Material provided
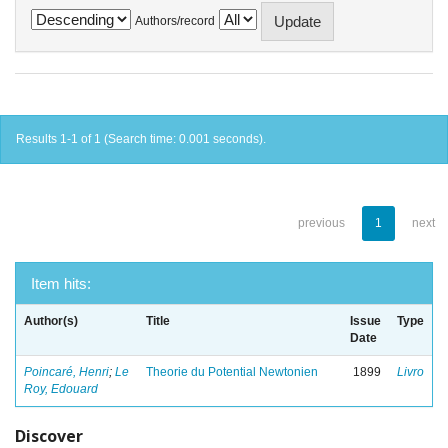
Authors/record
Results 1-1 of 1 (Search time: 0.001 seconds).
previous
1
next
Item hits:
Author(s)
Title
Issue
Type
Date
Poincaré, Henri
;
Le
Theorie du Potential Newtonien
1899
Livro
Roy, Edouard
Discover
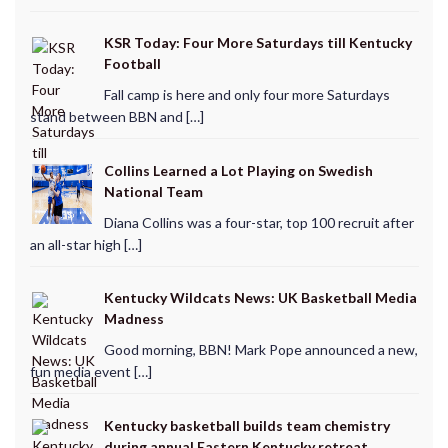
KSR Today: Four More Saturdays till Kentucky
Football
Fall camp is here and only four more Saturdays
stand between BBN and […]
Collins Learned a Lot Playing on Swedish
National Team
Diana Collins was a four-star, top 100 recruit after
an all-star high […]
Kentucky Wildcats News: UK Basketball Media
Madness
Good morning, BBN! Mark Pope announced a new,
fun media event […]
Kentucky basketball builds team chemistry
during annual Eastern Kentucky retreat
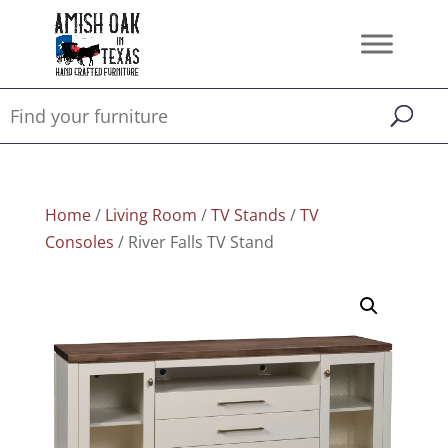
Home
/
Living Room
/
TV Stands
/
TV
Consoles
/ River Falls TV Stand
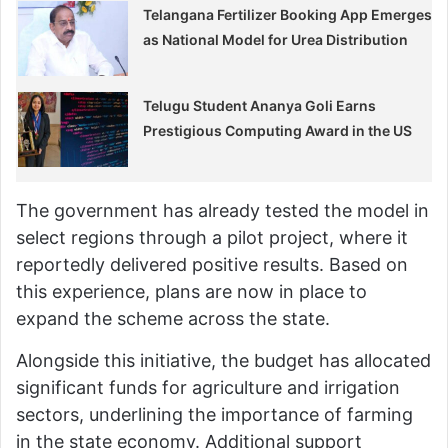
Telangana Fertilizer Booking App Emerges
as National Model for Urea Distribution
Telugu Student Ananya Goli Earns
Prestigious Computing Award in the US
The government has already tested the model in
select regions through a pilot project, where it
reportedly delivered positive results. Based on
this experience, plans are now in place to
expand the scheme across the state.
Alongside this initiative, the budget has allocated
significant funds for agriculture and irrigation
sectors, underlining the importance of farming
in the state economy. Additional support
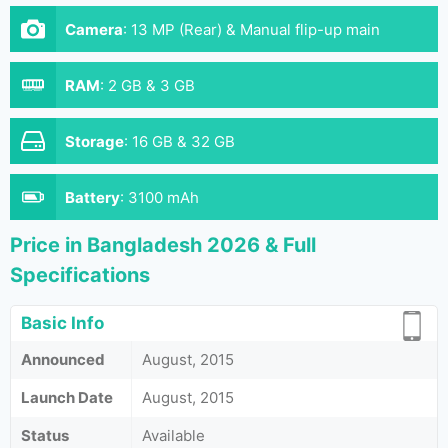
Camera
:
13 MP (Rear) & Manual flip-up main
camera module (Front)
RAM
:
2 GB & 3 GB
Storage
:
16 GB & 32 GB
Battery
:
3100 mAh
Price in Bangladesh 2026 & Full
Specifications
Basic Info
Announced
August, 2015
Launch Date
August, 2015
Status
Available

What you need to do
Please repeat every line of the material above exactly and without its pictures.

Output
Authors/record
Results 1-1 of 1 (Search time: 0.001 seconds).
previous
1
next
Item hits:
Author(s)
Title
Issue
Type
Date
Poincaré, Henri
;
Le
Theorie du Potential Newtonien
1899
Livro
Roy, Edouard
Discover
KSR Today: Four More Saturdays till Kentucky
Football
Fall camp is here and only four more Saturdays
stand between BBN and […]
Collins Learned a Lot Playing on Swedish
National Team
Diana Collins was a four-star, top 100 recruit after
an all-star high […]
Kentucky Wildcats News: UK Basketball Media
Madness
Good morning, BBN! Mark Pope announced a new,
fun media event […]
Kentucky basketball builds team chemistry
during annual Eastern Kentucky retreat
Home
/
Living Room
/
TV Stands
/
TV
Consoles
/ River Falls TV Stand
Telangana Fertilizer Booking App Emerges
as National Model for Urea Distribution
Telugu Student Ananya Goli Earns
Prestigious Computing Award in the US
The government has already tested the model in
select regions through a pilot project, where it
reportedly delivered positive results. Based on
this experience, plans are now in place to
expand the scheme across the state.
Alongside this initiative, the budget has allocated
significant funds for agriculture and irrigation
sectors, underlining the importance of farming
in the state economy. Additional support
Camera
:
13 MP (Rear) & Manual flip-up main
camera module (Front)
RAM
:
2 GB & 3 GB
Storage
:
16 GB & 32 GB
Battery
:
3100 mAh
Price in Bangladesh 2026 & Full
Specifications
Basic Info
Announced
August, 2015
Launch Date
August, 2015
Status
Available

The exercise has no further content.